Qui sont les artistes invités lors de votre événement de lancement du 7 septembre ?

Laurent : Deux artistes de la scène de Tbilissi : Parna, booker du club Mtkvarze et Ninasupsa, très proche de Bassiani où elle joue régulièrement. Ce sont donc des artistes qui représentent bien, à notre avis, la scène de Tbilissi. Et puis, on organise un talk introductif, en direct, sur Ola Radio avec ces artistes afin de présenter cette scène. Enfin, l’autre aspect important du projet est bien entendu de mettre en valeur la scène bordelaise afin de connecter les scènes entre elles. On complète donc le line up avec des artistes locaux qui nous sont chers et qui naviguent sur les mêmes esthétiques. Seront à l’honneur Blumm et Yougo du collectif tplt ainsi que Birouette.

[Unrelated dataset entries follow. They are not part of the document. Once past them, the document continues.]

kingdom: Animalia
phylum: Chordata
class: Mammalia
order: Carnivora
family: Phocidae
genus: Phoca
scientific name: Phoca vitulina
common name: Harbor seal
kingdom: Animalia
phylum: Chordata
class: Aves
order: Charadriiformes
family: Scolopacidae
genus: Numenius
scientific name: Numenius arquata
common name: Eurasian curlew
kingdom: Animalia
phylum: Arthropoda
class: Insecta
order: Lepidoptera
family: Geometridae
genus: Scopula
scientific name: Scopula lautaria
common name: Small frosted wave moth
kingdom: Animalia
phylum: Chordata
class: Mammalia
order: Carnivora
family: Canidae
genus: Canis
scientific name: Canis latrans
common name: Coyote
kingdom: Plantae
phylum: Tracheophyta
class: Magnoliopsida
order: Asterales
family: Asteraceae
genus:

Matthis : On tenait vraiment à créer un événement pluridisciplinaire. C’est pourquoi il est primordial pour nous d’inviter des artistes musicaux bien évidemment, mais aussi, Vanupië, une photographe qui viendra exposer une série de photos prises lors de la manifestation suite à la fermeture Bassiani. Enfin, quelques mots sur Daji, la cheffe géorgienne qui proposera donc un menu « made in Georgia ». La nourriture géorgienne est telle qu’il était impensable pour nous de proposer cet évènement sans elle. Elle sera accompagnée par les locaux Gang of Food, habitués des événements culinaires et culturels bordelais.

Rendez-vous donc ce samedi 7 septembre pour la première édition de Scene City, de 14h30 à 00h. Un événement pluridisciplinaire, vous l’aurez compris, entre DJ sets, radio talk-shows, découverte culinaire géorgienne et expo photos.